• **Problem requirements**
Output all the data exactly.

• **Data under study**
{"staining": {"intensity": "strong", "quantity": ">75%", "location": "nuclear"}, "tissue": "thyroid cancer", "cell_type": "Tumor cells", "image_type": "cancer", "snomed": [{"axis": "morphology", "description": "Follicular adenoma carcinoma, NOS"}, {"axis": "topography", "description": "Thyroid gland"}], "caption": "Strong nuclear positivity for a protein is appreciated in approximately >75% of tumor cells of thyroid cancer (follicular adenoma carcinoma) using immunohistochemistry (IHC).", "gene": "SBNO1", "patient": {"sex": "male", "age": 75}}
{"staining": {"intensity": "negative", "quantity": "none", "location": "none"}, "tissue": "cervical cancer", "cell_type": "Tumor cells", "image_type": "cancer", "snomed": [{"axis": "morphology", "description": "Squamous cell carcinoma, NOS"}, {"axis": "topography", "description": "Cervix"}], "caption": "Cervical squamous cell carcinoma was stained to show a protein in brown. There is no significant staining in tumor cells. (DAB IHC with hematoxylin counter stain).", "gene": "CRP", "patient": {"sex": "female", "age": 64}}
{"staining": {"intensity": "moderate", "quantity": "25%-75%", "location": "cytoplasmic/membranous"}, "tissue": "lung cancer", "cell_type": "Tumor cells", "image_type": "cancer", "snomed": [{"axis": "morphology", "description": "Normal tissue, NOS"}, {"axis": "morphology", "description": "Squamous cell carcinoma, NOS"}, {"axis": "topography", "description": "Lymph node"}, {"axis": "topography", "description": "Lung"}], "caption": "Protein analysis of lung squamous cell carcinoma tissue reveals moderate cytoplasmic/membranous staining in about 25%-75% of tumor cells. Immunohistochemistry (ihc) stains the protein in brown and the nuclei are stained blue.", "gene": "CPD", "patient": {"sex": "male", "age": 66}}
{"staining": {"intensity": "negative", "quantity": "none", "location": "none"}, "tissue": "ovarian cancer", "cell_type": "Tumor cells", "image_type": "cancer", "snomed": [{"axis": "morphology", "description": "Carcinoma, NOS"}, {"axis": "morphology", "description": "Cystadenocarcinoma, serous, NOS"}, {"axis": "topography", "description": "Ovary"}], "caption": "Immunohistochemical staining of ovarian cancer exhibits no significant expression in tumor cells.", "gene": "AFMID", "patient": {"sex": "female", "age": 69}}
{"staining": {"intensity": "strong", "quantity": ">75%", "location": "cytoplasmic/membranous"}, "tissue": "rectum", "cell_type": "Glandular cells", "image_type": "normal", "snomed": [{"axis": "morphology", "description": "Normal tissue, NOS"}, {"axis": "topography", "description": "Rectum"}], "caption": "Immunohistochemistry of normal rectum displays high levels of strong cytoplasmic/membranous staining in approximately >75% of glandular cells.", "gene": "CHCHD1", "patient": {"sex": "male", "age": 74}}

• **Solution below**
{"staining": {"intensity": "strong", "quantity": ">75%", "location": "nuclear"}, "tissue": "thyroid cancer", "cell_type": "Tumor cells", "image_type": "cancer", "snomed": [{"axis": "morphology", "description": "Follicular adenoma carcinoma, NOS"}, {"axis": "topography", "description": "Thyroid gland"}], "caption": "Strong nuclear positivity for a protein is appreciated in approximately >75% of tumor cells of thyroid cancer (follicular adenoma carcinoma) using immunohistochemistry (IHC).", "gene": "SBNO1", "patient": {"sex": "male", "age": 75}}
{"staining": {"intensity": "negative", "quantity": "none", "location": "none"}, "tissue": "cervical cancer", "cell_type": "Tumor cells", "image_type": "cancer", "snomed": [{"axis": "morphology", "description": "Squamous cell carcinoma, NOS"}, {"axis": "topography", "description": "Cervix"}], "caption": "Cervical squamous cell carcinoma was stained to show a protein in brown. There is no significant staining in tumor cells. (DAB IHC with hematoxylin counter stain).", "gene": "CRP", "patient": {"sex": "female", "age": 64}}
{"staining": {"intensity": "moderate", "quantity": "25%-75%", "location": "cytoplasmic/membranous"}, "tissue": "lung cancer", "cell_type": "Tumor cells", "image_type": "cancer", "snomed": [{"axis": "morphology", "description": "Normal tissue, NOS"}, {"axis": "morphology", "description": "Squamous cell carcinoma, NOS"}, {"axis": "topography", "description": "Lymph node"}, {"axis": "topography", "description": "Lung"}], "caption": "Protein analysis of lung squamous cell carcinoma tissue reveals moderate cytoplasmic/membranous staining in about 25%-75% of tumor cells. Immunohistochemistry (ihc) stains the protein in brown and the nuclei are stained blue.", "gene": "CPD", "patient": {"sex": "male", "age": 66}}
{"staining": {"intensity": "negative", "quantity": "none", "location": "none"}, "tissue": "ovarian cancer", "cell_type": "Tumor cells", "image_type": "cancer", "snomed": [{"axis": "morphology", "description": "Carcinoma, NOS"}, {"axis": "morphology", "description": "Cystadenocarcinoma, serous, NOS"}, {"axis": "topography", "description": "Ovary"}], "caption": "Immunohistochemical staining of ovarian cancer exhibits no significant expression in tumor cells.", "gene": "AFMID", "patient": {"sex": "female", "age": 69}}
{"staining": {"intensity": "strong", "quantity": ">75%", "location": "cytoplasmic/membranous"}, "tissue": "rectum", "cell_type": "Glandular cells", "image_type": "normal", "snomed": [{"axis": "morphology", "description": "Normal tissue, NOS"}, {"axis": "topography", "description": "Rectum"}], "caption": "Immunohistochemistry of normal rectum displays high levels of strong cytoplasmic/membranous staining in approximately >75% of glandular cells.", "gene": "CHCHD1", "patient": {"sex": "male", "age": 74}}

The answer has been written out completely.